Adelaide’s high-speed academic internet system will be expanded this year.

The private internet network known as SABRENet was set up by three universities to connect researchers and enable the transfer of giant data files often needed for scientific work.

By mid-2017, SABRENet will be connected to an extra 14 business precincts across Adelaide.

The expansion is backed by $5 million from the South Australian government, and will connect it to other business precincts including the Tonsley Technology Park.

The physically larger pipes of the super-fast fibre optic network will be offered to businesses that pay to be connected to it. 

It could see Adelaide become Australia’s first city to join the international Gig City movement, in which struggling cities seek to make the most of digital opportunities.

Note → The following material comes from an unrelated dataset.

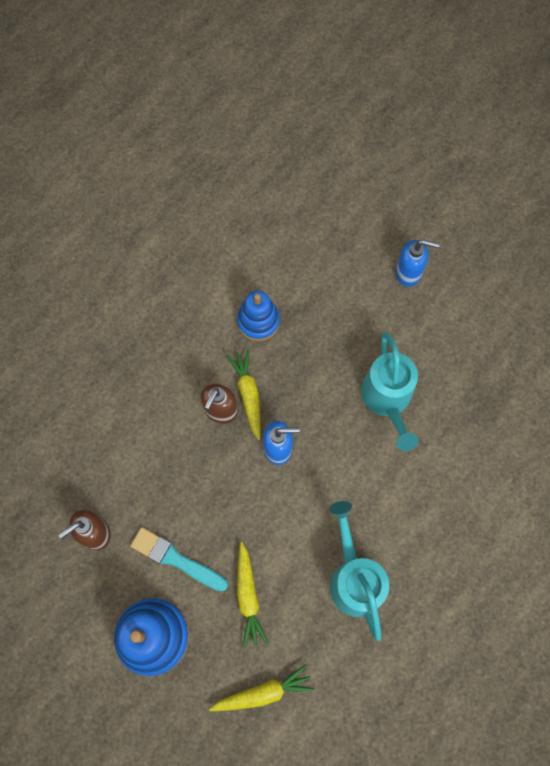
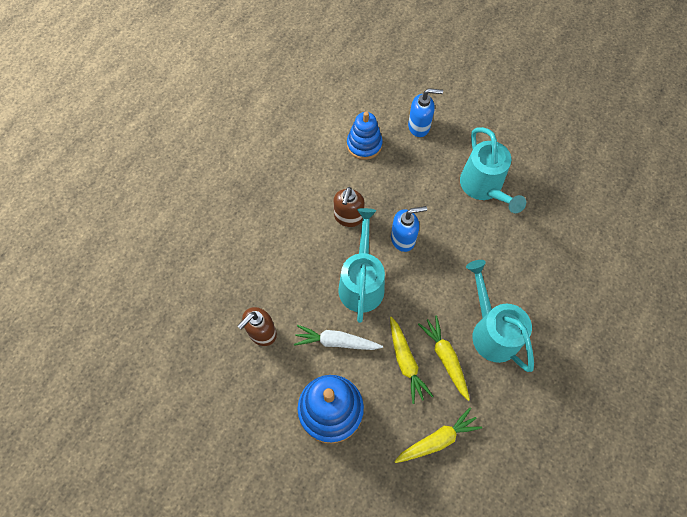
camera: 10 degrees left, 5 degrees down
(176, 559) = (336, 342): turquoise brush -> white carrot
(219, 493) = (362, 282): none -> turquoise watering can
(248, 395) = (369, 202): yellow carrot -> yellow carrot (445, 358)
(408, 273) = (476, 91): blue soap dispenser -> blue soap dispenser (419, 126)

The unlikely standard-bearer of the Gig City movement is Chattanooga, Tennessee, which has re-invented itself as a hotspot for tech businesses by installing a fibre optic network, helped by a federal economic stimulus grant.

The city now enjoys speeds of one gigabit per second, leading tech companies to move in and create a thriving new economy.

Adelaide’s existing SABRENet network is jointly owned by the state government, the University of Adelaide, the University of South Australia and Flinders University.

John Ellice-Flint, former chief executive of oil and gas company Santos - one of SA’s major employers - has labelled it a “game-changer”.

Digital infrastructure can propagate start-ups, app developers and a range of other industries.

Mr Ellice-Flint - a board member of the national body Infrastructure Australia - believes that attracting creative thinkers and creative industries is crucial to the Adelaide’s future.

The digital infrastructure expansion should be up and running just months before car maker Holden shuts down its car-making factory.

South Australian Manufacturing and Innovation Minister Kyam Maher says an expanded SABRENet will attract creative high-tech industries, after tenders closed in mid-December for a provider to “light up” the GigCity network.

“Fibre is now in place at more than half of the 14 innovation precincts in preparation for GigCity to go live,” he said.

The minister says the remaining six sites are scheduled to be connected by April.